Reading passage:
╔══

TaroWorks and Salesforce are not only used to track prospects who have expressed interest in purchasing the toilet service, but to also sign contracts, log weekly servicing, gather and respond to complaints and maintenance requests, deploy customer satisfaction surveys and collect payments. (Read More)
Image: SOIL Haiti team at work. Source: Tony Marcelli for SOIL
Five Sales Mistakes Tips and Tech Can Fix
Using mobile and cloud technology to manage agent networks and operations is not the only factor that contributes to success selling to consumers in the emerging markets. Selling techniques that recognize the unique nature of BoP sales are also important as is training sellers, which can also be assisted by mobile technology.
Scott Roy, Managing Director of Whitten & Roy Partnership – a sales consulting firm which helps organizations enhance their emerging market sales operations -- describes 5 common pitfalls hindering such sales efforts.
- Recruiting the Wrong People: One mistake is to staff field agent networks with experienced sellers from fast moving consumer goods (FMCG) companies even though the product being sold is often what Roy calls a “behavior change product,” not traditional consumer goods. Finding eager novices with an interest and aptitude for selling and then teaching them the ropes may be a better approach, he said.

╚══

Task to complete: Print, without changing a word, the part of the passage on emerging-market sales that opens with the words "Image: SOIL Haiti" and closes with "by mobile technology.".

Excerpted data:
╔══

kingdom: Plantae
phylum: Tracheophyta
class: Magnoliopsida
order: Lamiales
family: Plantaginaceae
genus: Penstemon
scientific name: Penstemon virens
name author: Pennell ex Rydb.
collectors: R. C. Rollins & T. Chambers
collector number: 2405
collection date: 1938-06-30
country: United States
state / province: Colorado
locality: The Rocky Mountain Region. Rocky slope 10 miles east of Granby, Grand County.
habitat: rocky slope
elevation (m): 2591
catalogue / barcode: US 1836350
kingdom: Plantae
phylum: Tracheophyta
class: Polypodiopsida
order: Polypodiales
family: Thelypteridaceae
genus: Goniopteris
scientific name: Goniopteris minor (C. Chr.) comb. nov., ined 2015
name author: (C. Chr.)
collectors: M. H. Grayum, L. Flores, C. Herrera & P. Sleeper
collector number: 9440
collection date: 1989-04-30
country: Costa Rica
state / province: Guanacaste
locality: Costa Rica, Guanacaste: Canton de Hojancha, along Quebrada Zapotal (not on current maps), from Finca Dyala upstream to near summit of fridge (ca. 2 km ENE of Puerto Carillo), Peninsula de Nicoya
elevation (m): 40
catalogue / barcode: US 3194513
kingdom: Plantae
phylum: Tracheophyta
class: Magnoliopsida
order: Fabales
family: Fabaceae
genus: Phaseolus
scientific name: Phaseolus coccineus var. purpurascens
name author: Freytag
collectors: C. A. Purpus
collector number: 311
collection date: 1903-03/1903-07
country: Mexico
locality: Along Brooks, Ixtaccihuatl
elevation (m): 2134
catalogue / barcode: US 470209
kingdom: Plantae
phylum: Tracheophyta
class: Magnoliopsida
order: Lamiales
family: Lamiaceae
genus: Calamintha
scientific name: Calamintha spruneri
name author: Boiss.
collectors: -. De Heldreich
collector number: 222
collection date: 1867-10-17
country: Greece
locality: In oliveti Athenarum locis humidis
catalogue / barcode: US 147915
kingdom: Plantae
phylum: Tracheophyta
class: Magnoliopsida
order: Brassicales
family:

╚══

Solution for this problem:
Image: SOIL Haiti team at work. Source: Tony Marcelli for SOIL
Five Sales Mistakes Tips and Tech Can Fix
Using mobile and cloud technology to manage agent networks and operations is not the only factor that contributes to success selling to consumers in the emerging markets. Selling techniques that recognize the unique nature of BoP sales are also important as is training sellers, which can also be assisted by mobile technology.